* _TASK DATA_
----------

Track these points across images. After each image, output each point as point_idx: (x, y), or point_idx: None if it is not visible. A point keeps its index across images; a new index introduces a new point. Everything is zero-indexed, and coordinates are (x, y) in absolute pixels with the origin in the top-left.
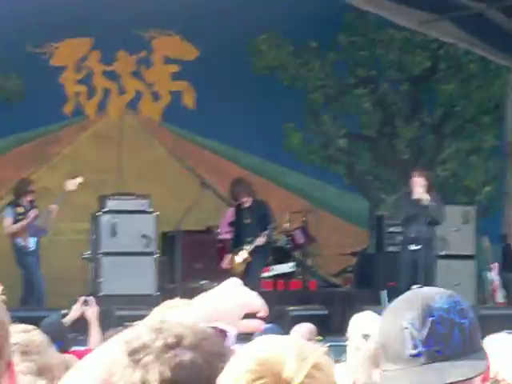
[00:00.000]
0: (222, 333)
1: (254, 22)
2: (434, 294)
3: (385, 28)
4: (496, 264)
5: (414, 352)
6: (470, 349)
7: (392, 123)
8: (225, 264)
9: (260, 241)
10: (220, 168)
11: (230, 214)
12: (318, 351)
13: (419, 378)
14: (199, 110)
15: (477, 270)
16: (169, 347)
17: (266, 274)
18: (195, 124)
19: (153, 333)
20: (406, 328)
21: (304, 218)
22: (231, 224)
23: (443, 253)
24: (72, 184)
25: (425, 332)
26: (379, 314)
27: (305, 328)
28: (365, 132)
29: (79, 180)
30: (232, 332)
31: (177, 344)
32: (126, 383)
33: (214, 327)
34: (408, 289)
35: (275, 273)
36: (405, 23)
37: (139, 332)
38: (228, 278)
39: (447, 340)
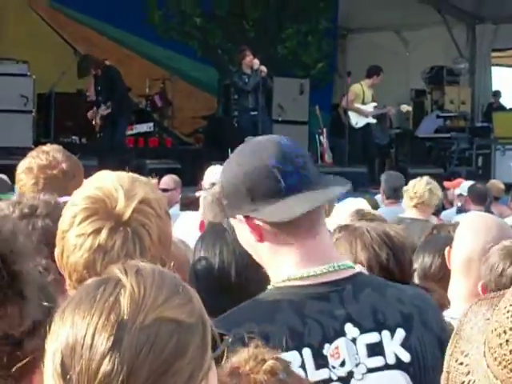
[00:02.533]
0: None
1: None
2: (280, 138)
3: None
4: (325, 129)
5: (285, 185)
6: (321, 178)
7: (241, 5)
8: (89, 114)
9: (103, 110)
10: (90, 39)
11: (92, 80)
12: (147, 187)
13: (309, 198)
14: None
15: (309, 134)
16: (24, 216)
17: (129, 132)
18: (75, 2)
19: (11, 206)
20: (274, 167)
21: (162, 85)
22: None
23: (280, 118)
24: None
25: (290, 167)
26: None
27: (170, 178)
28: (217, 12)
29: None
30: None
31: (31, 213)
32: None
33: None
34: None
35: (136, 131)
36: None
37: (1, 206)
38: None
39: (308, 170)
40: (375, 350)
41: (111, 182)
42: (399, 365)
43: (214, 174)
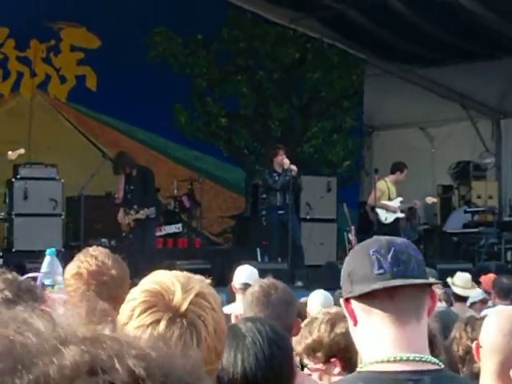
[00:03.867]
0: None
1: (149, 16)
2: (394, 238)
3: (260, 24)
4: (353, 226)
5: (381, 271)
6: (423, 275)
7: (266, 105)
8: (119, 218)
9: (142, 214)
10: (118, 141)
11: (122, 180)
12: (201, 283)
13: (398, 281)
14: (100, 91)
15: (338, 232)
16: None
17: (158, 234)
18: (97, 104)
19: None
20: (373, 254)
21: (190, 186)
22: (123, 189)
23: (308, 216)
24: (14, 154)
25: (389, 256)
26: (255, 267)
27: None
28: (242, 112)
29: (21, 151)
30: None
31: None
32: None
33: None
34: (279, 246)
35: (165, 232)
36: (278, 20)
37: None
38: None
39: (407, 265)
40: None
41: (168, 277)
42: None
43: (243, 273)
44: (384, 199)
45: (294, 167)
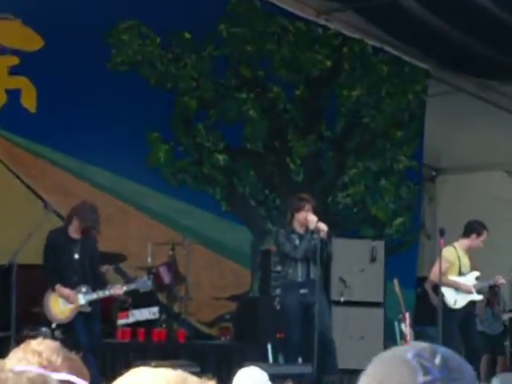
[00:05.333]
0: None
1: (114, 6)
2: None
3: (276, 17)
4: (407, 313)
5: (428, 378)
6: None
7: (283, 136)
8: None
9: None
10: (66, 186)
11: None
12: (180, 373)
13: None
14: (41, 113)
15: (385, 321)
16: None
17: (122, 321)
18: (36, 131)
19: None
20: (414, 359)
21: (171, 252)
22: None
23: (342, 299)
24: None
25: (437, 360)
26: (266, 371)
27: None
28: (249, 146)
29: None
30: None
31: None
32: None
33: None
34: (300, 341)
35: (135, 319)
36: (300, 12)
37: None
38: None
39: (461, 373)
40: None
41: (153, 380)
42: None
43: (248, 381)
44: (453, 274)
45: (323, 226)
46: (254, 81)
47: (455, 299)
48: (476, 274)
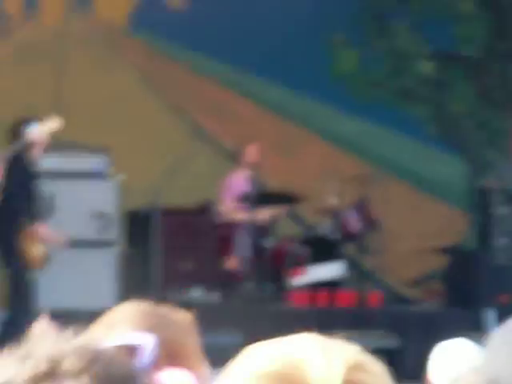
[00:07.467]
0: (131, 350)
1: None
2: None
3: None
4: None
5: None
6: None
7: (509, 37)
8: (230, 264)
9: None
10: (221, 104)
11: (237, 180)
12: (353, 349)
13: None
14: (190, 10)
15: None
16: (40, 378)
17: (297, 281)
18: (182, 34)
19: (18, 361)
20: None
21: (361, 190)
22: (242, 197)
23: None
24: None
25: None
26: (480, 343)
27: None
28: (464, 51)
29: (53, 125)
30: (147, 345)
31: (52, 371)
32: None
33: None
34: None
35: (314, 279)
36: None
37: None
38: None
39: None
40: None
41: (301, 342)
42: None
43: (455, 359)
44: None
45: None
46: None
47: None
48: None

----------

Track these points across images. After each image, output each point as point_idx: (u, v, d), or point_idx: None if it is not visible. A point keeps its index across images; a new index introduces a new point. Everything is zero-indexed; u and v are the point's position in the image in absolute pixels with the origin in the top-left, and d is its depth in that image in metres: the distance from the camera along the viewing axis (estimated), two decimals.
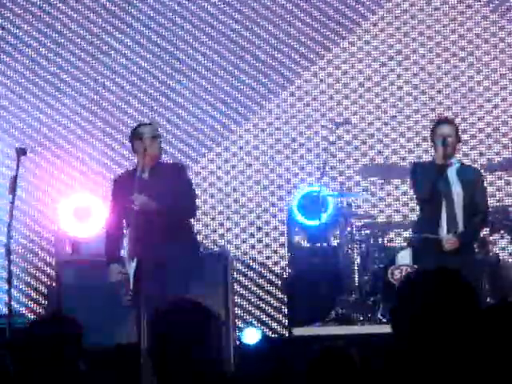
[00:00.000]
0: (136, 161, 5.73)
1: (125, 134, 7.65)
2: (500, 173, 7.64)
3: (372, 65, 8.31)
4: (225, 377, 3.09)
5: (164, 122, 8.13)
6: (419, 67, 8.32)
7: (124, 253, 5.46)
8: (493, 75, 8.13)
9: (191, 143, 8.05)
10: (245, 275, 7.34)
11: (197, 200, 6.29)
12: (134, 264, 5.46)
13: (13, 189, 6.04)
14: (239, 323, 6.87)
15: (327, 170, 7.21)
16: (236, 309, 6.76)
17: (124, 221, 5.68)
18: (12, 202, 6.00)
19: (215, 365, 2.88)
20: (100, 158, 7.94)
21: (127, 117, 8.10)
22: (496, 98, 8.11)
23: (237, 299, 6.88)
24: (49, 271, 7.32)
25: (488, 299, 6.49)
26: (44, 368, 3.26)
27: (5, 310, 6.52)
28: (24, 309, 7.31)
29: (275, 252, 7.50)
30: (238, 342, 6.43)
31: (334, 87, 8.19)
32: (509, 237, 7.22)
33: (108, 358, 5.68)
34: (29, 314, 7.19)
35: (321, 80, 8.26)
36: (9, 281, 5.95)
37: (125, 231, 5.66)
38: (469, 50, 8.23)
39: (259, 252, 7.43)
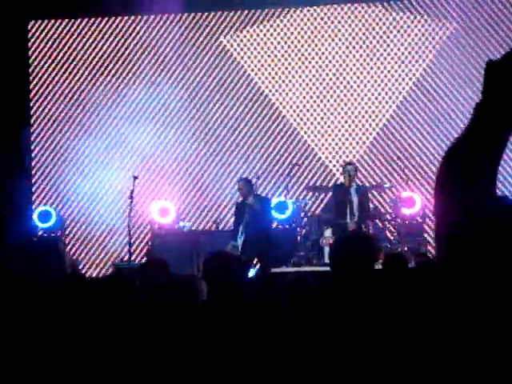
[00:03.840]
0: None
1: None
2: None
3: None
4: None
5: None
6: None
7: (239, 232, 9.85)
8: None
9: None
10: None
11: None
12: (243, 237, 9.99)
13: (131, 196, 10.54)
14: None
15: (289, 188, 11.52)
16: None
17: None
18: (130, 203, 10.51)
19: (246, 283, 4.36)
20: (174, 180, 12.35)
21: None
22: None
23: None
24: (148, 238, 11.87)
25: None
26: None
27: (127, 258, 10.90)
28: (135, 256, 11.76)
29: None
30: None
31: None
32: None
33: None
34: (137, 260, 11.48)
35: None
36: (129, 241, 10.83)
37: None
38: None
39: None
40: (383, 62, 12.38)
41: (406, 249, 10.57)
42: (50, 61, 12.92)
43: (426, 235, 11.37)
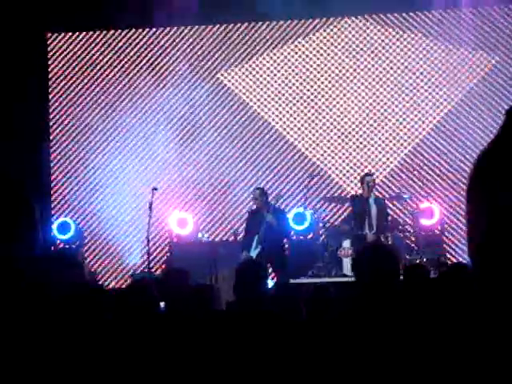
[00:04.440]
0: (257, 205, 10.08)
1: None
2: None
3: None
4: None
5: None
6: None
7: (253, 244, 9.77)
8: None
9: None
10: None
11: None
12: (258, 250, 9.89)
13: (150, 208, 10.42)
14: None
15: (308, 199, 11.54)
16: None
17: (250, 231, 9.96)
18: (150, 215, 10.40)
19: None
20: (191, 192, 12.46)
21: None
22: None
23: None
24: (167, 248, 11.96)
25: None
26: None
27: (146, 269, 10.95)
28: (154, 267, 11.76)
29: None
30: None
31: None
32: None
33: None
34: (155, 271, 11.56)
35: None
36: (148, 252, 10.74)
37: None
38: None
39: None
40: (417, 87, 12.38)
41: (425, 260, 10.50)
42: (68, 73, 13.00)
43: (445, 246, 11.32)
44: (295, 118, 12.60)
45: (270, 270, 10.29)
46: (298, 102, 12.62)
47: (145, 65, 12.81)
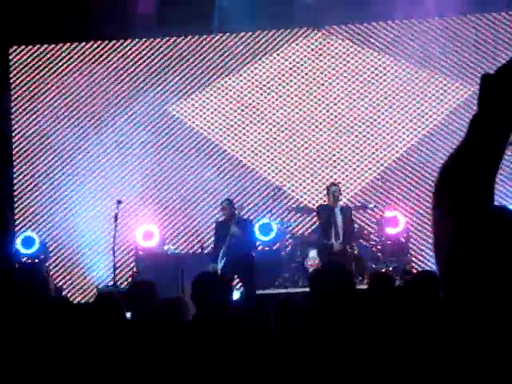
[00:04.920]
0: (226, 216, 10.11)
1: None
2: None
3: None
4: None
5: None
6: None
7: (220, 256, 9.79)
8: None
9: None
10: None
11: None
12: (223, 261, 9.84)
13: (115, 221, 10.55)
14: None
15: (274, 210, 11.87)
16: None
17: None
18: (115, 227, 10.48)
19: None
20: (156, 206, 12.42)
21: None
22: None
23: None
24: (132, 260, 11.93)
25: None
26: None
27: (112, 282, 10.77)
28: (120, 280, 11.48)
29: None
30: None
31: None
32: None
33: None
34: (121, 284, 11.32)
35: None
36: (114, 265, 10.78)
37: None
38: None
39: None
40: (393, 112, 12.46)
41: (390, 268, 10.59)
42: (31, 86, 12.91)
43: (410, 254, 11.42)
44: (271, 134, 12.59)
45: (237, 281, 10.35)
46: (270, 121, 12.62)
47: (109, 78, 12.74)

----------

* _WHAT IS NEEDED_
Wherever a line in the records contains the word "points", copy that line.

* _TASK SOLUTION_
Track these points across images. After each image, output each point as point_idx: (x, y), or point_idx: None if it is not visible. A point keeps its index across images; a new index introduces a new point. Everything is zero-indexed, and coordinates are (x, y) in absolute pixels with the origin in the top-left.
Track these points across images. After each image, output each point as point_idx: (u, v, d), or point_idx: None if it is not visible. A point keeps its index across images; a new index introduces a new point. Everything is zero-indexed; u and v are the point's position in the image in absolute pixels with the origin in the top-left, and d is its depth in that image in metres: the distance from the camera along the viewing axis (estimated), two decimals.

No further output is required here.